Passage provided:
________

China is ready to impose additional tariffs on 60 billion US dollars’ worth of US imports, according to a statement by the Chinese Ministry of Commerce on Friday. It’s a countermeasure against US President Donald Trump’s proposal to raise tariffs on 200 billion US dollars’ worth of Chinese goods to 25 percent from 10 percent.
It’s becoming increasingly apparent that the announcement is not driven by political gamesmanship heading into the 2018 midterm US elections, but rather the strategic preference of President Trump unshackled from mainstream pro-free trade advisers who held positive views toward US-China relations.
Based on the present makeup of Trump’s key advisers, one should now expect bilateral trade disputes to be the norm for the duration of the Trump presidency, targeting China as the chief challenge.
Many in the United States worry about American competitiveness vis-à-vis China. China’s rapid real estate and commodity price inflation have produced dramatic wealth gains and a burgeoning middle class estimated to be larger than the entire US population.
Meanwhile, the workshop of the world and longtime destination of foreign direct investment and global manufacturing is now the most dynamic investor in the rest of the world, building giant infrastructure projects in developing countries and selling more and more Chinese goods to the developed ones, running vast trade surpluses with wealthiest countries.

________

Extracted material:
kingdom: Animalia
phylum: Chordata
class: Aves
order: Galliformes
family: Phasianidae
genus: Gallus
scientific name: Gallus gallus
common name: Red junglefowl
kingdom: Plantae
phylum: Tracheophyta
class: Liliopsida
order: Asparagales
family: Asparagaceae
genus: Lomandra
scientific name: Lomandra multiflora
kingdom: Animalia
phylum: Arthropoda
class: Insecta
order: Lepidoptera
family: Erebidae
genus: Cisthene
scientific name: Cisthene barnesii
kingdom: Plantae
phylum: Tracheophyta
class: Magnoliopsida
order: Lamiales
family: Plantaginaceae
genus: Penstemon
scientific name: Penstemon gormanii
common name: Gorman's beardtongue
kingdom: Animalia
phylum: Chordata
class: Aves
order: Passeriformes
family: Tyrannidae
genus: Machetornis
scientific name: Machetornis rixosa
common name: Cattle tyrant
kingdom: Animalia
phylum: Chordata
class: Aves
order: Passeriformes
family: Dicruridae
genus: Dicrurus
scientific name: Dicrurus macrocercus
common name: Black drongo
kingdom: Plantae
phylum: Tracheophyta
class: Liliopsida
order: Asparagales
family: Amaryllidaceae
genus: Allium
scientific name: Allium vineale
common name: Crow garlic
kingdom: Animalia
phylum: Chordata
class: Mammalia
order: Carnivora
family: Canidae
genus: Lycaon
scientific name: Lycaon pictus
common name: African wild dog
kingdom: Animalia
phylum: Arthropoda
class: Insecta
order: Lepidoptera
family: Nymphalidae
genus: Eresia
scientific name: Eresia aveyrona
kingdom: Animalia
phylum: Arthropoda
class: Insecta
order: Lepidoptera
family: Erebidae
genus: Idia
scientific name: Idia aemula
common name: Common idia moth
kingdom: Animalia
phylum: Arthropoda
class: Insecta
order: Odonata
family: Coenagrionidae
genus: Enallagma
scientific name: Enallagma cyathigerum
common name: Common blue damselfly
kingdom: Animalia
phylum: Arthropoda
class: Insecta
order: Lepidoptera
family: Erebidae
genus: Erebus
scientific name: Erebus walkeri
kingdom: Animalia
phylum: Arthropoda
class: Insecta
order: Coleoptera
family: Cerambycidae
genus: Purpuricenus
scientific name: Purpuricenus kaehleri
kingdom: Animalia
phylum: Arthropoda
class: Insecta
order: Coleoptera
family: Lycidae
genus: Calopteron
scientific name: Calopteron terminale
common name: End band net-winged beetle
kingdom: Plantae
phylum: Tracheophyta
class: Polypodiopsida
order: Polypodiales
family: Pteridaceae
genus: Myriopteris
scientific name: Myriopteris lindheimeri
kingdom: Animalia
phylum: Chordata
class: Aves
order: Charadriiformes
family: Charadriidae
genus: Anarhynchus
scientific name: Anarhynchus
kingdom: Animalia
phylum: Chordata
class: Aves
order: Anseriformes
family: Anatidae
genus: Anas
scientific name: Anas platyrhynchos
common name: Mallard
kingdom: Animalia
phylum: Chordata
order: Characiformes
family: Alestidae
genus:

________

Work request: From the passage on US-China trade tariffs above, reproduce word for word the portion between "It’s becoming increasingly" and "toward US-China relations.", inclusive.

Response for this exercise:
It’s becoming increasingly apparent that the announcement is not driven by political gamesmanship heading into the 2018 midterm US elections, but rather the strategic preference of President Trump unshackled from mainstream pro-free trade advisers who held positive views toward US-China relations.